#### BRIEF
An exact copy of the data is required, with no pictures in it.

[[ THE DATA open ]]

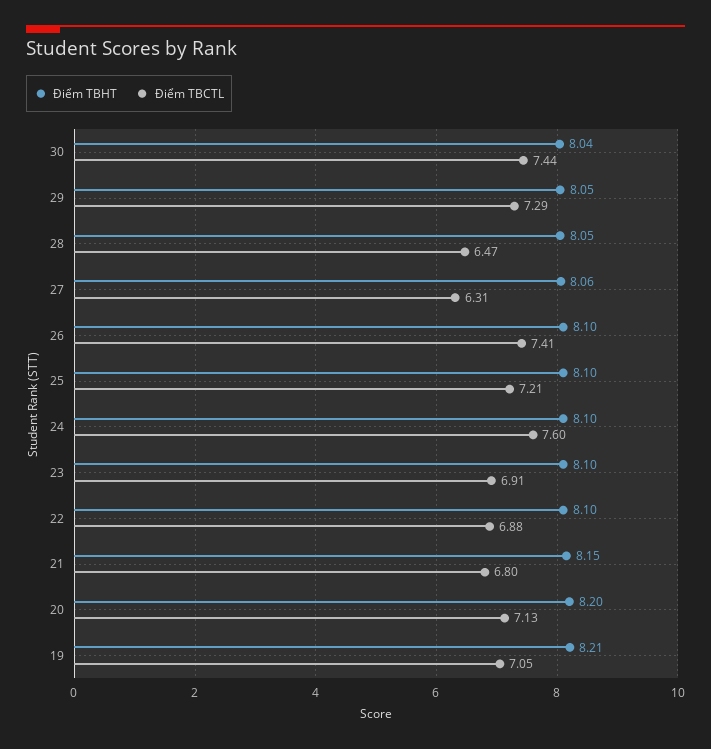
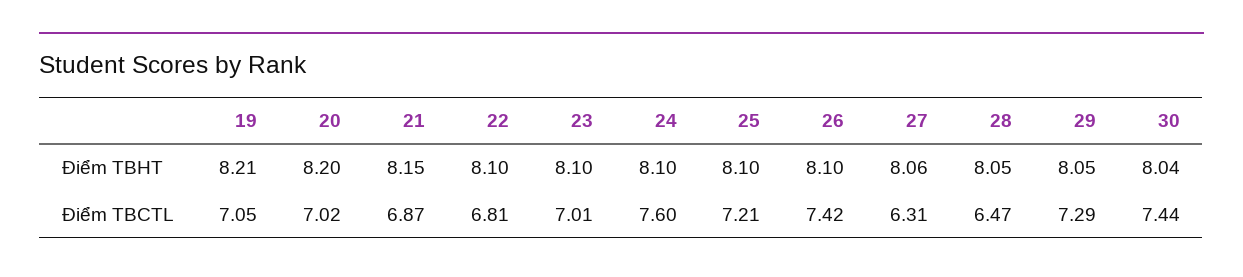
Điểm TBCTL, 26: 7.41 -> 7.42
Điểm TBCTL, 23: 6.91 -> 7.01
Điểm TBCTL, 22: 6.88 -> 6.81
Điểm TBCTL, 21: 6.8 -> 6.87
Điểm TBCTL, 20: 7.13 -> 7.02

[[ THE DATA closed ]]

#### OUTPUT BELOW
Điểm TBCTL, 26: 7.41 -> 7.42
Điểm TBCTL, 23: 6.91 -> 7.01
Điểm TBCTL, 22: 6.88 -> 6.81
Điểm TBCTL, 21: 6.8 -> 6.87
Điểm TBCTL, 20: 7.13 -> 7.02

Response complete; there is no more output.